The radiation dose below 30 Gy was safe. The therapeutic method of the operation combined with IORT did not prolong the survival of patients with stage I and IV gastric cancer, but the 5-year survival rates of patients with stage II and III gastric cancers were significantly improved. The 5-year survival rates of the stages III cancer patients receiving D2 resection combined with IORT were markedly improved, while for those receiving D3 radical resection, only the postoperative 3- or 4-year survival rates were improved (P < 0.005-0.001). The 5-year survival rate for those patients was raised only by 4.7% (P > 0.05).
The 5-year survival rates of patients with stages II and III gastric carcinoma who received D2 lymphadenectomy combined with IORT were improved, and there was no influence on the postoperative complications and mortality.

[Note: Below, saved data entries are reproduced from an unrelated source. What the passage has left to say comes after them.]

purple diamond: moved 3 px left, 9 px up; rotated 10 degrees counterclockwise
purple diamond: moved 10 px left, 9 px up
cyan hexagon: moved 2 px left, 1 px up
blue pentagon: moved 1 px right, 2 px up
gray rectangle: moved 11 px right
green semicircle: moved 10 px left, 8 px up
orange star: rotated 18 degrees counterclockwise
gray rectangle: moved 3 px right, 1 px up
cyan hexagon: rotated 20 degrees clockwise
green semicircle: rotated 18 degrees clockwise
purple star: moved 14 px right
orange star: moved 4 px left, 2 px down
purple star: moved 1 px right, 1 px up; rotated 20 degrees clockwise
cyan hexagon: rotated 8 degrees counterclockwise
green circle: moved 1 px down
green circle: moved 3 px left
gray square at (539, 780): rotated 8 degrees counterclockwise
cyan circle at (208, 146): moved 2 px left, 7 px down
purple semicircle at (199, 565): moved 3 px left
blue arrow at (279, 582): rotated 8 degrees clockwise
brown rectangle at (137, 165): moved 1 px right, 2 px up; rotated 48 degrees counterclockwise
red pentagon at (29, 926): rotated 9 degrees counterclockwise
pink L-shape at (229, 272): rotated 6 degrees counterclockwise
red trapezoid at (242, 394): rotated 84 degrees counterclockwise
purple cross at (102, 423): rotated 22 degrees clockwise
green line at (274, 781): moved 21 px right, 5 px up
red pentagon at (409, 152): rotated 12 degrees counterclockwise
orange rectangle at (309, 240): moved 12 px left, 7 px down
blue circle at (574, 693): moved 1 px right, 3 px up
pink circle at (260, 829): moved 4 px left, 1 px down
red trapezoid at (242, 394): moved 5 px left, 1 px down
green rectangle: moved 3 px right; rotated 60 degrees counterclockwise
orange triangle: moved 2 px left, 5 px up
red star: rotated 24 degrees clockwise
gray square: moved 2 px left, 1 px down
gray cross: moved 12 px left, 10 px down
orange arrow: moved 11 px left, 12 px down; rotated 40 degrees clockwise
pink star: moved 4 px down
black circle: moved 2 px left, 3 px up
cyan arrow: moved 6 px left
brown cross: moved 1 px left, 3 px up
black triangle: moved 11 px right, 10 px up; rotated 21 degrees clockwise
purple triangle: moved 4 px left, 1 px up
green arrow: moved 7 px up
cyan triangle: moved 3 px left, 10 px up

研究胃癌术中放疗(IORT)的合适部位、剂量及其治疗效果。
分析106例接受D2或D3根治性手术联合IORT的Ⅰ - Ⅳ期胃癌患者。67例胃窦和胃体癌患者行远端胃切除术,照射部位为腹腔动脉和肝十二指肠韧带区域。另外39例贲门癌、胃体上部癌及全胃癌患者行近端胃切除术或全胃切除术,该组照射部位为胰腺上缘和腹主动脉旁区域。将这106例接受手术联合IORT的患者(IORT组)的治疗效果(包括生存率和并发症)与同期441例仅行根治性手术的患者(手术组)进行比较。
30 Gy以下的放射剂量是安全的。手术联合IORT的治疗方法并未延长Ⅰ期和Ⅳ期胃癌患者的生存期,但Ⅱ期和Ⅲ期胃癌患者的5年生存率显著提高。接受D2切除联合IORT的Ⅲ期癌症患者的5年生存率明显提高,而接受D3根治性切除的患者仅术后3年或4年生存率有所提高(P < 0.005 - 0.001)。该组患者的5年生存率仅提高了4.7%(P > 0.05)。
接受D2淋巴结清扫联合IORT的Ⅱ期和Ⅲ期胃癌患者的5年生存率提高,且对术后并发症和死亡率无影响。